Recipes for Sequential Pre-training of Multilingual Encoder and Seq2Seq Models
This work addresses efficiency in pre-training for multilingual NLP models, offering a practical recipe for researchers and practitioners, though it is incremental as it builds on existing pre-training methods.
The paper tackles the problem of computationally expensive pre-training for both encoder-only and seq2seq models by proposing a two-stage approach that initializes one model from the other, achieving a 27% reduction in total compute cost while matching the performance of training each model from scratch.

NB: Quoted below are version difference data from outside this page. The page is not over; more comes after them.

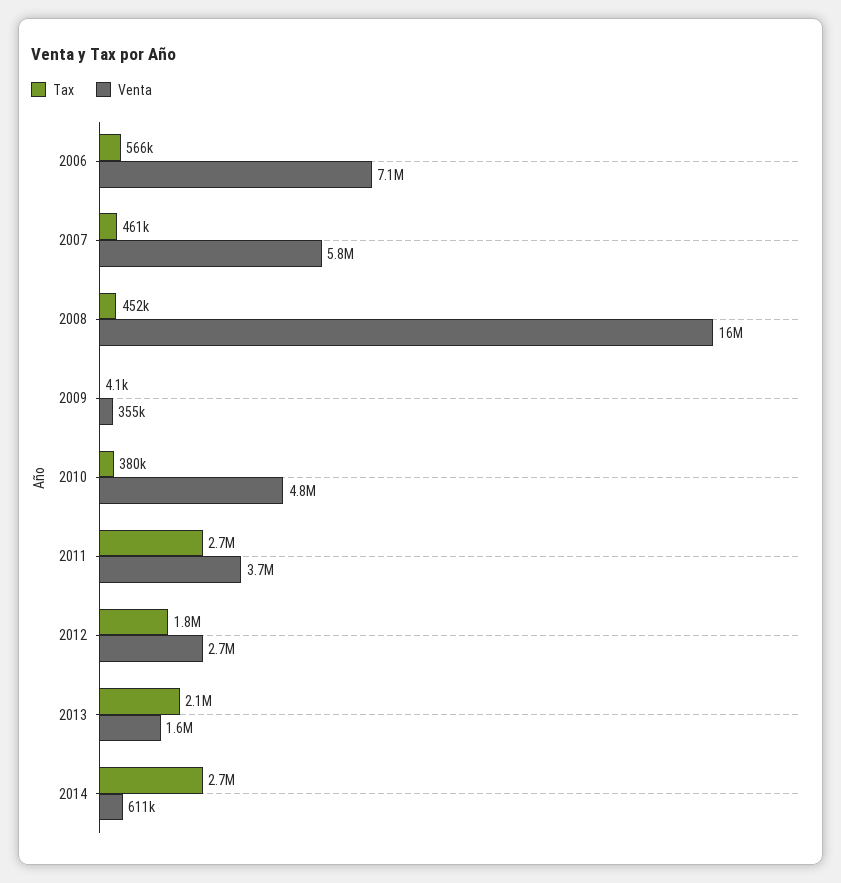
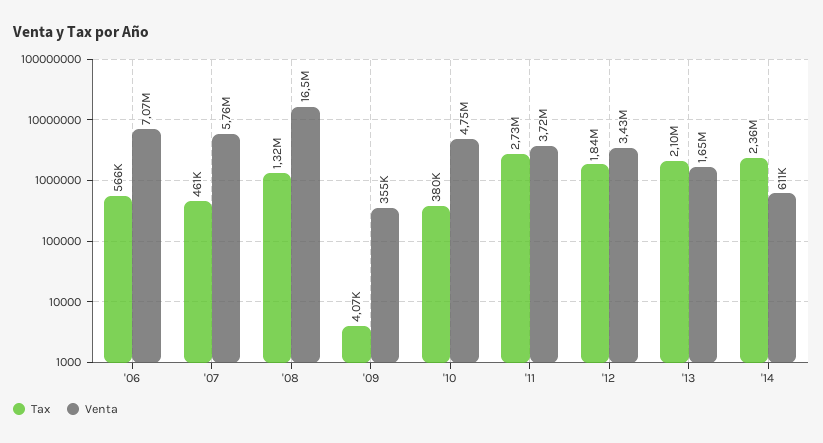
  {
    "Tax": {
      "2006": 566000,
      "2007": 461000,
-     "2008": 452000,
+     "2008": 1320000,
      "2009": 4070,
      "2010": 380000,
      "2011": 2730000,
      "2012": 1840000,
      "2013": 2100000,
-     "2014": 2700000
+     "2014": 2360000
    },
    "Venta": {
      "2006": 7070000,
      "2007": 5760000,
      "2008": 16500000,
      "2009": 355000,
      "2010": 4750000,
      "2011": 3720000,
-     "2012": 2700000,
+     "2012": 3430000,
      "2013": 1650000,
      "2014": 611000
    }
  }

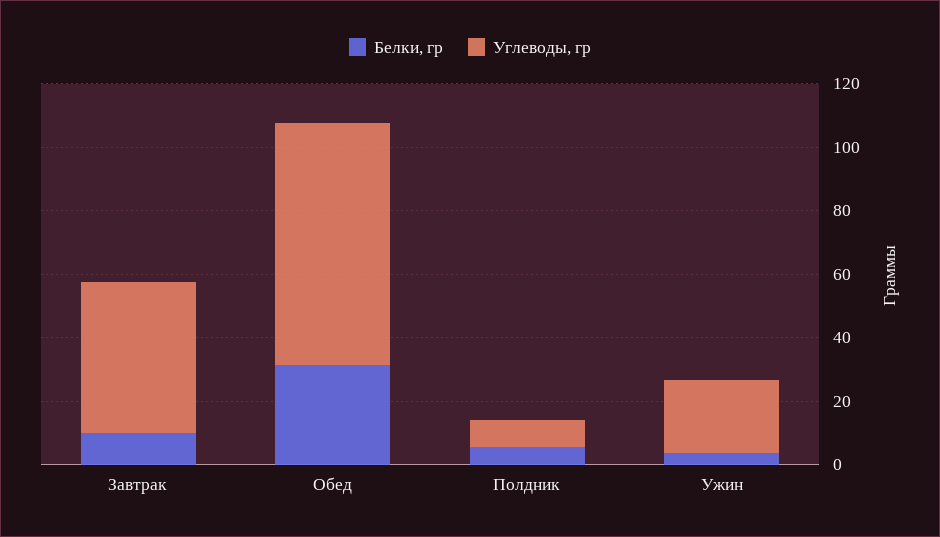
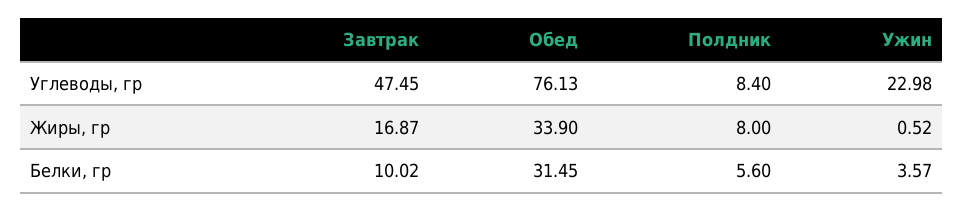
  {
    "Белки, гр": {
      "Завтрак": 10.02,
      "Обед": 31.45,
      "Полдник": 5.6,
      "Ужин": 3.57
    },
    "Углеводы, гр": {
      "Завтрак": 47.45,
      "Обед": 76.13,
      "Полдник": 8.4,
      "Ужин": 22.98
-   }
+   },
+   "Жиры, гр": {
+     "Завтрак": 16.87,
+     "Обед": 33.9,
+     "Полдник": 8,
+     "Ужин": 0.52
+   }
  }

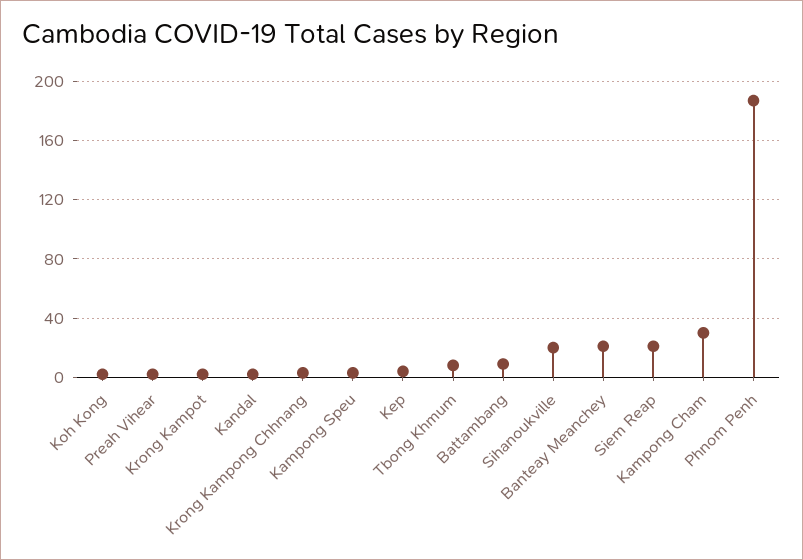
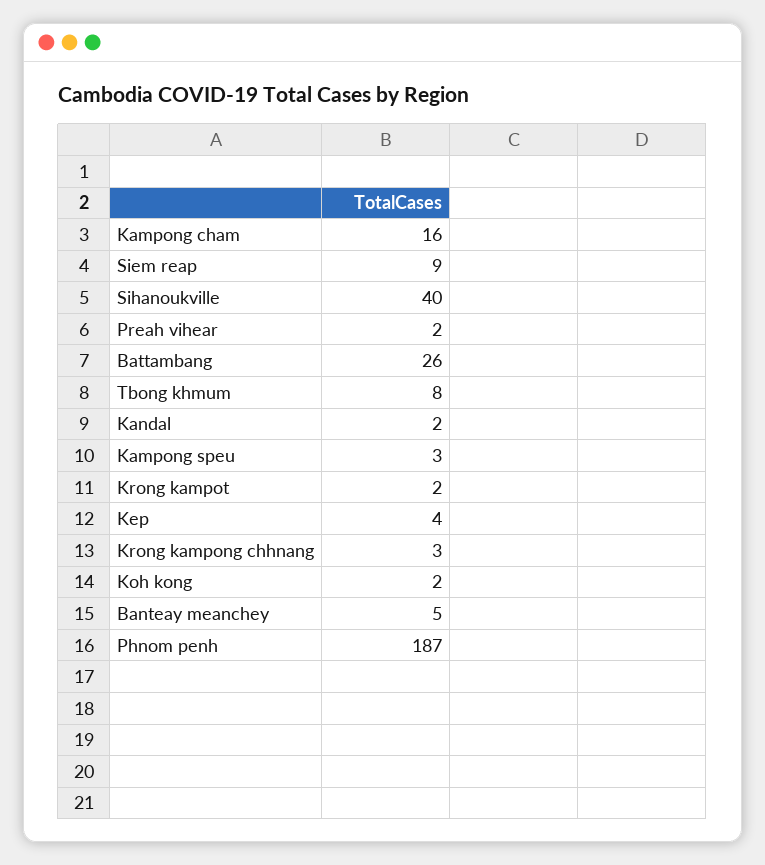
  {
    "Koh Kong": 2,
    "Preah Vihear": 2,
    "Krong Kampot": 2,
    "Kandal": 2,
    "Krong Kampong Chhnang": 3,
    "Kampong Speu": 3,
    "Kep": 4,
    "Tbong Khmum": 8,
-   "Battambang": 10,
+   "Battambang": 26,
-   "Sihanoukville": 20,
+   "Sihanoukville": 40,
-   "Banteay Meanchey": 20,
+   "Banteay Meanchey": 5,
-   "Siem Reap": 20,
+   "Siem Reap": 9,
-   "Kampong Cham": 30,
+   "Kampong Cham": 16,
    "Phnom Penh": 187
  }

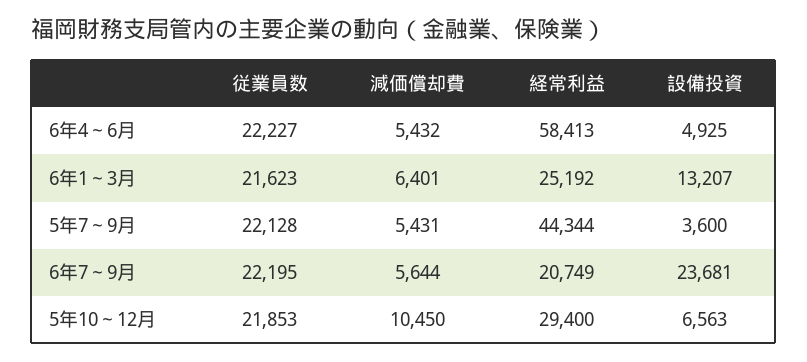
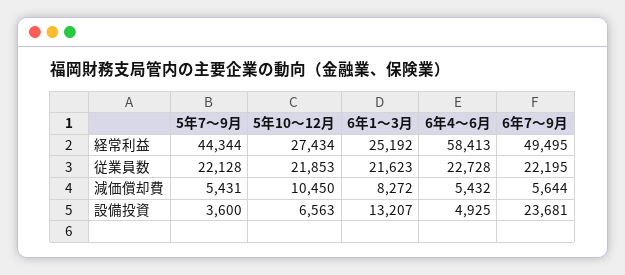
  {
    "従業員数": {
-     "6年4～6月": 22227,
+     "6年4～6月": 22728,
      "6年1～3月": 21623,
      "5年7～9月": 22128,
      "6年7～9月": 22195,
      "5年10～12月": 21853
    },
    "減価償却費": {
      "6年4～6月": 5432,
-     "6年1～3月": 6401,
+     "6年1～3月": 8272,
      "5年7～9月": 5431,
      "6年7～9月": 5644,
      "5年10～12月": 10450
    },
    "経常利益": {
      "6年4～6月": 58413,
      "6年1～3月": 25192,
      "5年7～9月": 44344,
-     "6年7～9月": 20749,
+     "6年7～9月": 49495,
-     "5年10～12月": 29400
+     "5年10～12月": 27434
    },
    "設備投資": {
      "6年4～6月": 4925,
      "6年1～3月": 13207,
      "5年7～9月": 3600,
      "6年7～9月": 23681,
      "5年10～12月": 6563
    }
  }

Pre-trained encoder-only and sequence-to-sequence (seq2seq) models each have advantages, however training both model types from scratch is computationally expensive. We explore recipes to improve pre-training efficiency by initializing one model from the other. (1) Extracting the encoder from a seq2seq model, we show it under-performs a Masked Language Modeling (MLM) encoder, particularly on sequence labeling tasks. Variations of masking during seq2seq training, reducing the decoder size, and continuing with a small amount of MLM training do not close the gap. (2) Conversely, using an encoder to warm-start seq2seq training, we show that by unfreezing the encoder partway through training, we can match task performance of a from-scratch seq2seq model. Overall, this two-stage approach is an efficient recipe to obtain both a multilingual encoder and a seq2seq model, matching the performance of training each model from scratch while reducing the total compute cost by 27%.